Like Big Angel, Juan sat in his wheelchair and accepted thanks for good deeds done during his life — think of an army of relatives paying their respects as if he were Don Corleone in “The Godfather.”
A reviewer in TIME magazine calls Urrea’s book “a celebration of the Mexican-American family.”
Read the review here: “The House of Broken Angels Is a Love Song to the Mexican-American Family.”
Reading it as a third-generation Mexican American myself, I had no problem recognizing the archetypal characters in the book and appreciating the many cultural references and food products referenced throughout. My mom, too, loved her instant coffee with Carnation canned milk to lighten it up.
Urrea’s characters drop a lot of Spanish and Spanglish into their conversations, which lends an obvious authenticity to the dialogue, but I have to wonder how many readers were left scratching their heads and missing out on the linguistic nuances.

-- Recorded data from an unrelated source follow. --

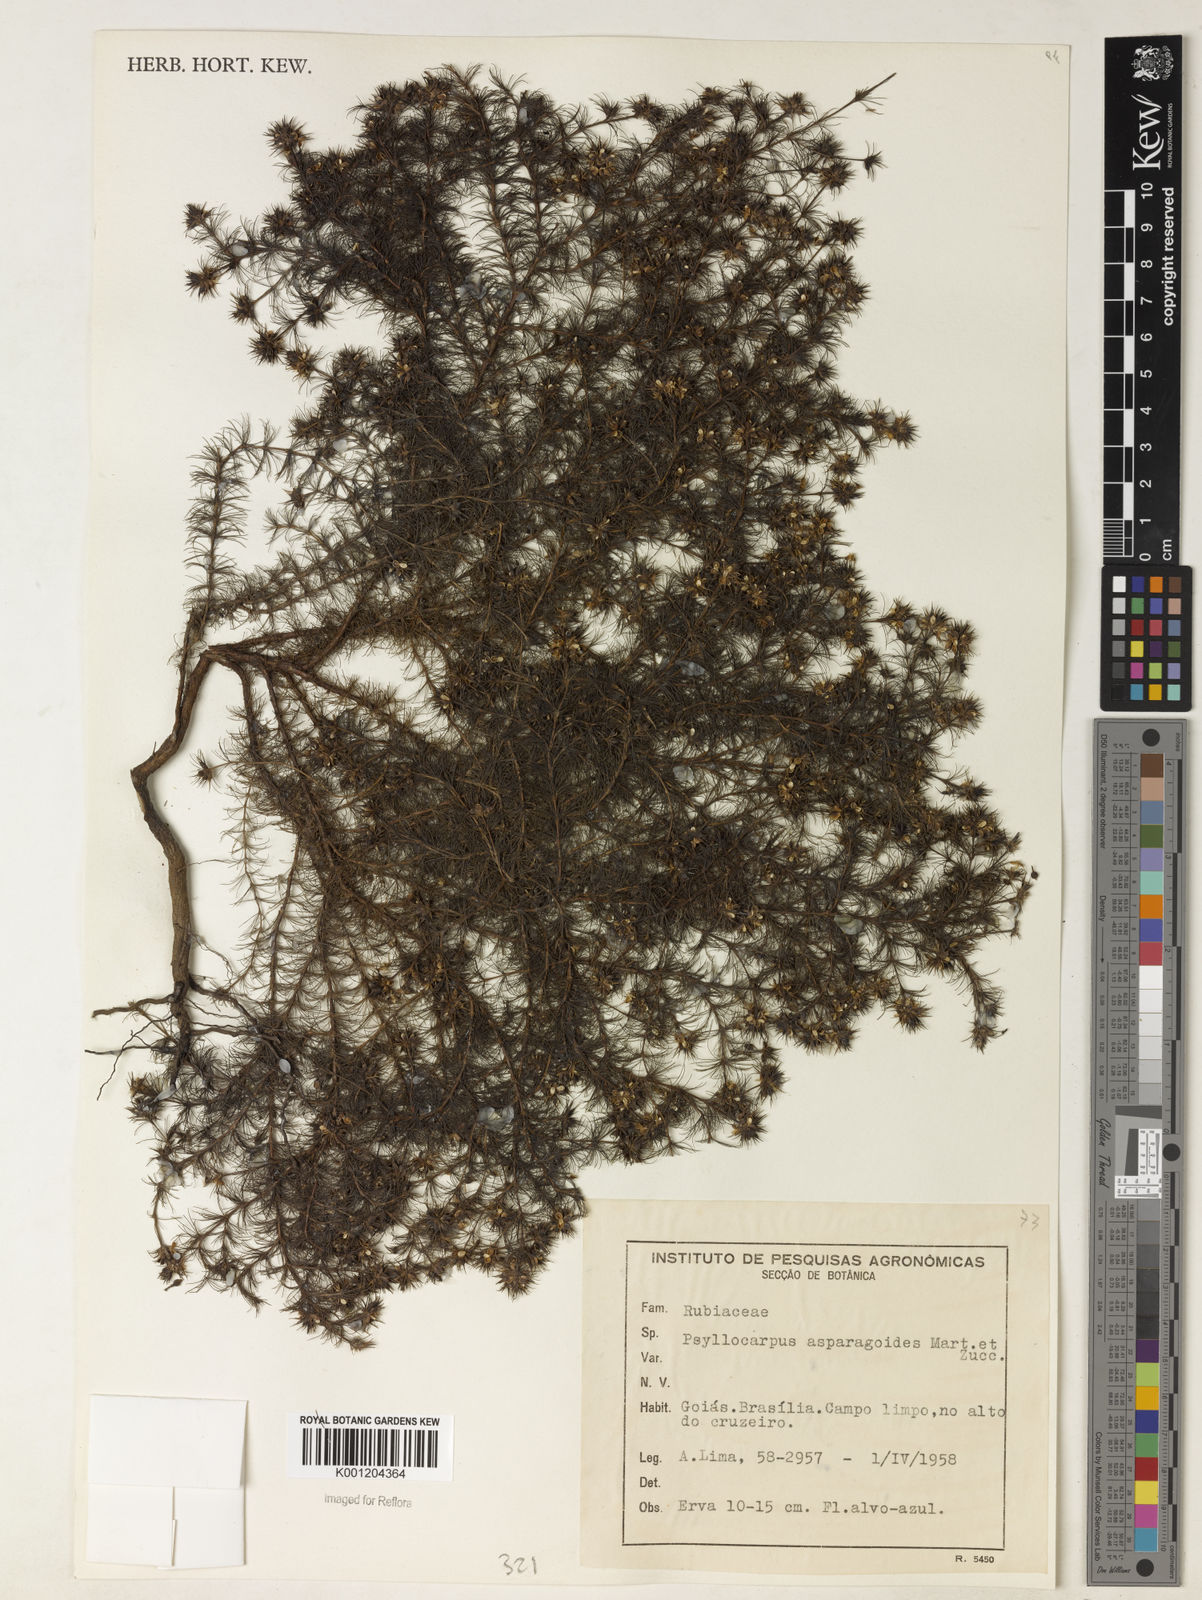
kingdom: Plantae
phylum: Tracheophyta
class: Magnoliopsida
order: Gentianales
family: Rubiaceae
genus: Psyllocarpus
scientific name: Psyllocarpus phyllocephalus
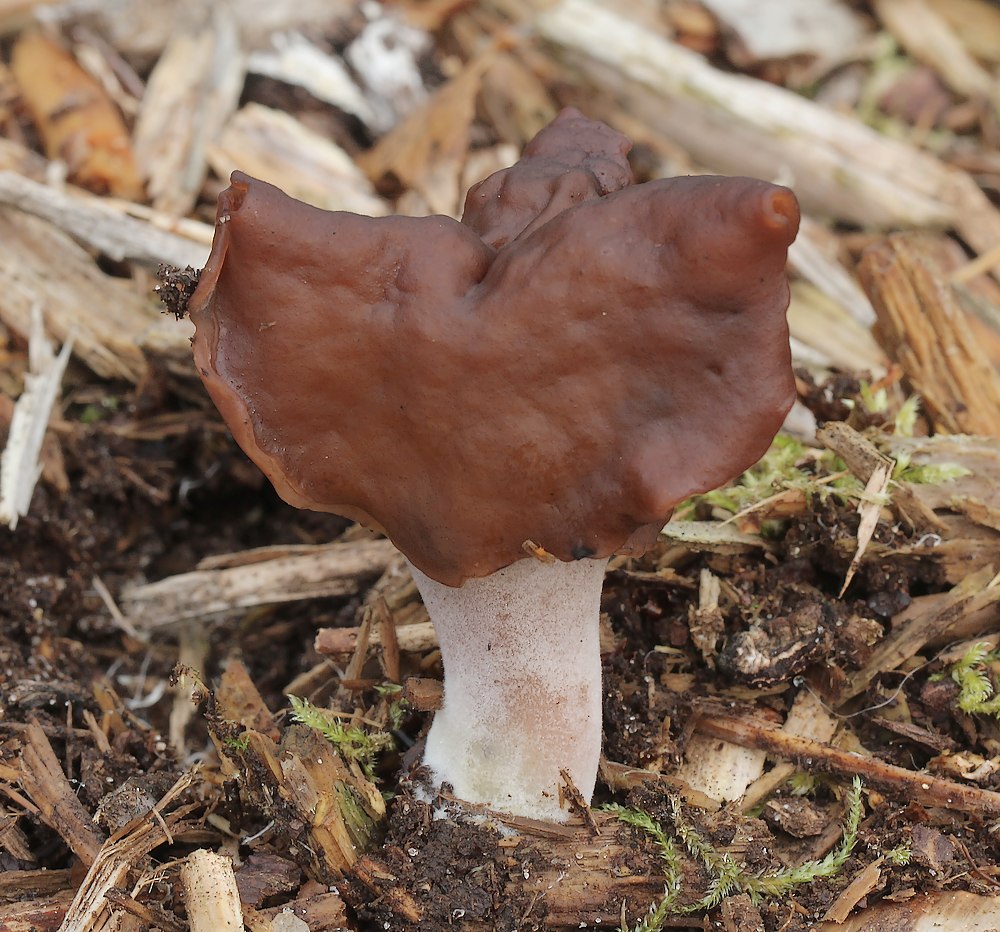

It’s an entertaining book, though I have to confess I had trouble at times keeping some of the characters straight because of their sheer number. There are tensions and rivalries among some, teasing and flirting between others, constant judging of each other, and a lifetime of memories and their meanings for Big Angel to sort through in his final days.
Mexican families are known as big and boisterous and close-knit. While there’s a lot of truth to that stereotype, I also know the image doesn’t always hold up as true. In Urrea’s telling, Big Angel is at once the backbone and the beating heart of the de la Cruz family — and he writes with tenderness in a scene toward the end of the book where Little Angel and Big Angel have just finished fighting. Literally.
Little Angel took a deep breath. “I know you hated me for leaving. I know you thought I looked down on all of you. Well, maybe I did. All my life I thought I had to escape to survive. Maybe even to escape you. And now you are leaving me, and I can’t imagine the world without you. I always thought I didn’t really have the father I wanted. And all this time it was you.
“To be here now, to see what you have made, humbles me. The good parts and the bad. It doesn’t matter. I thought I was going to save the world, and here you were all along, changing the world day by day. minute by minute.”
Big Angel was going to say something but decided against it.